Kreispokal - 2013/2014                                                 

 Pokalspiel: TSV Malente - Oldenburger SV (0:3) 0:9  

"Ostholsteiner Anzeiger" vom 30.07.2012  

"Doppelt bitter: Malente verliert Spiel und Coach"  

Sehr deutlich mit 0:9(0:3)-Toren unterlag Fußball-Kreisligist TSV Malente in der zweiten Runde des Kreispokals dem Verbandsligisten Oldenburger SV. Nach dem Spiel trat Malente-Trainer Michael Bredehorst von seinem Posten zurück. Den Ausschlag dafür gab jedoch nicht die herbe Klatsche im Pokal, sondern Bredehorsts berufliche Situation. Bei der Suche nach einem neuen Trainer ist der Kreisligist noch nicht fündig geworden.  

"Ich muss kurzfristig für mehrere Monate für meinen Arbeitgeber ins Ausland reisen", erklärte er seine Entscheidung. Co-Trainer Fabian Mewes bleibt dem Verein dagegen sicher in seiner Funktion erhalten, betonte der TSV-Fußballobmann Rüdiger Zühlke. An Bredehorsts Nachfolger stellt er konkrete Anforderungen. "Der neue Trainer sollte schon Erfahrung in dieser Spielklasse mitbringen und uns länger zur Verfügung stehen."  

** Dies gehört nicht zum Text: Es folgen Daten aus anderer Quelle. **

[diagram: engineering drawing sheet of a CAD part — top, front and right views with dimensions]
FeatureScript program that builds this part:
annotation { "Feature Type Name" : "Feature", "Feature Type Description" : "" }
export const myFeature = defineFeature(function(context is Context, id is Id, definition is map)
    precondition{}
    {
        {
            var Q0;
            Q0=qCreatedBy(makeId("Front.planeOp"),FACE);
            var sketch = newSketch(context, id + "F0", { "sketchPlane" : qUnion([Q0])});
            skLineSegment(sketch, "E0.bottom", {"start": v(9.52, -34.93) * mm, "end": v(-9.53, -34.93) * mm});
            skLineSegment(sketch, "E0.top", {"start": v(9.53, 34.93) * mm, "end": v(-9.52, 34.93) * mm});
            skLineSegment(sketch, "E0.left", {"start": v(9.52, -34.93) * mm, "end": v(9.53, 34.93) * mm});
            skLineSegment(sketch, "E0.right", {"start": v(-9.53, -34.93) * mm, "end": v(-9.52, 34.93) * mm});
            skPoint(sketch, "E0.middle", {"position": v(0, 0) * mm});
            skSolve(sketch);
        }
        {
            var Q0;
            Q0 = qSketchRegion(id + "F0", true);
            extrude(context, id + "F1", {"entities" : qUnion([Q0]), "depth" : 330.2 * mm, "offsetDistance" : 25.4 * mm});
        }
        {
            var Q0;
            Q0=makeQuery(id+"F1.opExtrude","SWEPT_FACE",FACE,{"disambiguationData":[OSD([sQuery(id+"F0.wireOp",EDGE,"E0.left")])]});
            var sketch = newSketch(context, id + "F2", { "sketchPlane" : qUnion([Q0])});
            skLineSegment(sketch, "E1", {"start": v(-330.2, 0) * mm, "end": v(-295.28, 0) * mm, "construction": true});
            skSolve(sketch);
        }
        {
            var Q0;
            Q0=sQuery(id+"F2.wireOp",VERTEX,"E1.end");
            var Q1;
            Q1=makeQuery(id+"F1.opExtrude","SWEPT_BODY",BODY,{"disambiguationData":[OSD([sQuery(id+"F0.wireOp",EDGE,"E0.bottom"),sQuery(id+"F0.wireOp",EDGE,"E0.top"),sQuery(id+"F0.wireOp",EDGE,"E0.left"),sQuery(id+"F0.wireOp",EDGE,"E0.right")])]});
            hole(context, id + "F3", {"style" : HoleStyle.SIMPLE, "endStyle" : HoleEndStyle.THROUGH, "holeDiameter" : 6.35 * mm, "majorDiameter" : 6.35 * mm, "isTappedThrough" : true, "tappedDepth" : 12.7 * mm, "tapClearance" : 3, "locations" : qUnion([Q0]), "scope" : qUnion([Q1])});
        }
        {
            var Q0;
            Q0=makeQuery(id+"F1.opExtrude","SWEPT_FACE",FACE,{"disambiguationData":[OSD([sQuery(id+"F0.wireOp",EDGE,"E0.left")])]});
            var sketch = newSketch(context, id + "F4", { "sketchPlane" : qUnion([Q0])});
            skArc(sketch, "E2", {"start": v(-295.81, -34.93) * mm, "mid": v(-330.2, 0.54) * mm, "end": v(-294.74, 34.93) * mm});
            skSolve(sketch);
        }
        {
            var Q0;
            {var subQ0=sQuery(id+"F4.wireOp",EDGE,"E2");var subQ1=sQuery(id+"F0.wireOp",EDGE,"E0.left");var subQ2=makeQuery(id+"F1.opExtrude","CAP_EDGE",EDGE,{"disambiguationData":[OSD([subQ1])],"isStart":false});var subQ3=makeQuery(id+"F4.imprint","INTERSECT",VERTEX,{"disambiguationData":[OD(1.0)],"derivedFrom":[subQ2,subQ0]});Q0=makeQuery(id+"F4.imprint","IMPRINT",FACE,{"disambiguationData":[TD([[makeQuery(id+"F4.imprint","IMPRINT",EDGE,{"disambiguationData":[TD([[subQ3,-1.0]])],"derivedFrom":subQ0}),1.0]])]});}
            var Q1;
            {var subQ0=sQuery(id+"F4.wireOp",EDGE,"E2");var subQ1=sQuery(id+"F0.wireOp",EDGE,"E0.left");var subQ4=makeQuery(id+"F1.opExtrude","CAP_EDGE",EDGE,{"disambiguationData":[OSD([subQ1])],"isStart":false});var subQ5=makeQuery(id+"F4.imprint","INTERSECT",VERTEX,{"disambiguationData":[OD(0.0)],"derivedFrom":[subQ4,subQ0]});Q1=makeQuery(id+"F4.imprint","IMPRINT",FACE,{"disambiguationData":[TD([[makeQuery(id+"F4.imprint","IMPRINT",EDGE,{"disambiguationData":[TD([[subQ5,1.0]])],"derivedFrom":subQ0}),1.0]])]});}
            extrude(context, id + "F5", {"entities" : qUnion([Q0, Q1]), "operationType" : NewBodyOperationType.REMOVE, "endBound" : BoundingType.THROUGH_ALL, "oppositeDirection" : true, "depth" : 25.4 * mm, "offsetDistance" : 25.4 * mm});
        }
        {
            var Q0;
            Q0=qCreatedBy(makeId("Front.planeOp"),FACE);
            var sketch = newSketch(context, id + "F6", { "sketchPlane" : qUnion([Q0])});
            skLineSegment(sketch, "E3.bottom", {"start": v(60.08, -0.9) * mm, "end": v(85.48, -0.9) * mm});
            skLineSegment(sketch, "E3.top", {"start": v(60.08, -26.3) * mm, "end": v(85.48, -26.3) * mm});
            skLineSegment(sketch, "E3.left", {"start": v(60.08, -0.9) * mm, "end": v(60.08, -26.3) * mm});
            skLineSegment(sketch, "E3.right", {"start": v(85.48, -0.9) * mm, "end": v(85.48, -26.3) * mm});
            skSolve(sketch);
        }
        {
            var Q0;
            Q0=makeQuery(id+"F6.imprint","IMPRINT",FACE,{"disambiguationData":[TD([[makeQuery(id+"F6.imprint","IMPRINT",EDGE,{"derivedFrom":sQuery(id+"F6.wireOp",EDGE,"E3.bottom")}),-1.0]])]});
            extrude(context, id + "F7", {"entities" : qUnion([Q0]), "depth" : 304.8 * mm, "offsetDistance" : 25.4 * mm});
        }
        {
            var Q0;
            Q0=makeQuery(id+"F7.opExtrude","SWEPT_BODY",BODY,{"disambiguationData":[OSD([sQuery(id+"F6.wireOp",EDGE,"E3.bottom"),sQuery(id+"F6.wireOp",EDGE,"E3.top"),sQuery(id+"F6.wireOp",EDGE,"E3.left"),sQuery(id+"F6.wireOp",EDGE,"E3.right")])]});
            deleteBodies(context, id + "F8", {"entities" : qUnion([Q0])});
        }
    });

Im Kreispokal-Spiel gegen den haushohen Favoriten Oldenburg saß aber noch Bredehorst auf der Bank. Von dort beobachtete er, wie sich die Malenter in den ersten 30 Minuten gegenüber dem Mittwochspiel deutlich verbessert zeigten: Die Defensive stand sicher und die Spieler nahmen die Zweikämpfe gut an. Die Malenter schien der Klassenunterschied nicht sonderlich zu beeindrucken und starteten Erfolg versprechende Angriffe. So hatte Fabian Reichenbach die erste Chance des Spiels, er verzog jedoch knapp. In der siebten Minute ging Oldenburg in Führung. Der Ball segelte lange durch die Luft, bevor Rico Bork mit einer Kopfball-Bogenlampe den Malenter Keeper Benjamin Wildgrube überwand. Doch der TSV zeigte sich von dem Rückstand nicht geschockt und hatte durch Thore Meyer eine Großchance zum Ausgleich. Sein Schuss wurde jedoch auf der Linie geklärt. In der 22. Minute fiel das 0:2. Der Treffer hätte aber nicht zählen dürfen, denn Torschütze Felix Wenn spielte den Ball zuvor klar mit der Hand. Nicht nur in dieser Situation zeigten Schiedsrichter Marc Schenke und sein Gespann eine schwache Leistung. Mit dem 0:3 in der 29. Minute durch Bork, war die Partie entschieden. Dabei sahen Wildgrube und Frank Böhm nicht gut aus. Oldenburg war fortan die klar dominierende Mannschaft, auch wenn bis zur Pause kein weiterer Treffer fiel.  

Nach dem Seitenwechsel wurde die Begegnung immer einseitiger. Oldenburg beherrschte das Mittelfeld und deckte bei schnellen Vorstößen immer wieder Lücken in der nicht sattelfesten Abwehr der Gastgeber auf. So fielen die sechs weiteren Treffer in schöner Regelmäßigkeit zum - auch in dieser Höhe gerechten - 0:9-Endstand. "Ich habe mir mein Abschiedsspiel natürlich anders vorgestellt. Die erste halbe Stunde lief noch richtig gut, aber zum Schluss sind wir eingebrochen", sagte Bredehorst.